Beim ersten Auftritt ist ein Comedian in der Regel jung, nach zehn Minuten fertig und hat bloß ein paar Zuschauer. Für die 54-jährige Sabine Sturm gilt nichts davon.
Am letzten Freitagabend im Juni fahren zwei Frauen mit dem Auto durch Köln-Nippes. Es ist nach elf. „Was haben wir da angestoßen?", fragt Sandra in gleichem Maße die Fahrerin wie sich selbst. Bärbel antwortet: „Da konnte das Kind mal wieder was für sich selbst tun."
Das Kind heißt Sabine Sturm und ist 54 Jahre alt. Vier Stunden zuvor sitzt sie in einem engen Raum neben einem Spiegel, ihr gegenüber ihre beste Freundin Insa. Sie hat Sabine Glasschüsselchen mit Weingummi und Walnüssen hingestellt. Sabine sagt, es sei ähnlich aufregend wie bei ihrer Hochzeit, und damals seien dieselben Leute dagewesen. Sie lacht. Ein weiteres Mal putzt sie ihre Brille. Als sie die Hände waagerecht hält, zittern sie leicht. In einer Viertelstunde muss Sabine die schmale Wendeltreppe hinunter und dann auf die Bühne. Sie hat noch nie allein auf einer Bühne gestanden.

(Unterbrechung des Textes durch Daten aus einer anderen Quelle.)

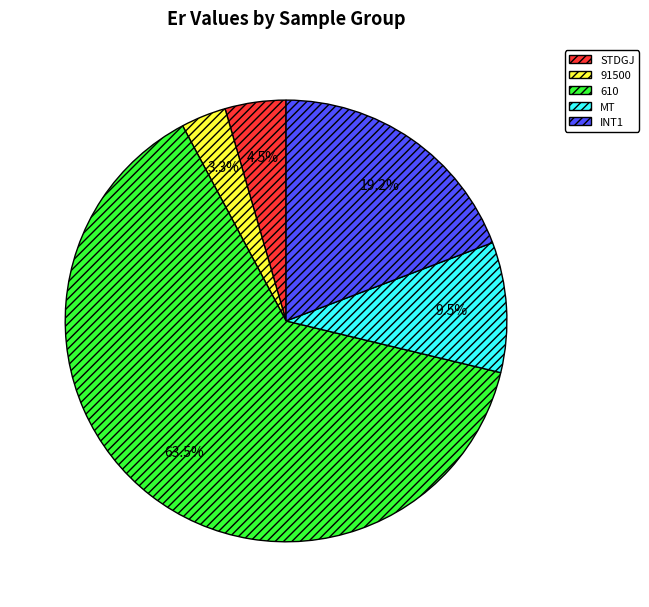

Do INT1 and 610 together represent more than half of the pie?

Yes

Insa verabschiedet sich mit einer Umarmung, dann verlässt sie den Raum. Wenn du schlecht bist, wird der ganze Abend schlecht, denkt Sabine. Sie versucht, ruhig zu atmen, guckt in den Spiegel. Du hast es so gewollt. Fünf Minuten vor ihrem Auftritt geht sie runter, hinter die Bühne, wartet vor den Stufen, die hinaufführen. Noch vor ein paar Wochen hat sie es gar nicht mutig gefunden, was sie da vorhat. Fallschirmspringen wäre für sie mutig. Aber jetzt? „Dont stop me now" von Queen setzt ein. „I'm having a good time, having a good time." Du hast es so gewollt, Sabine.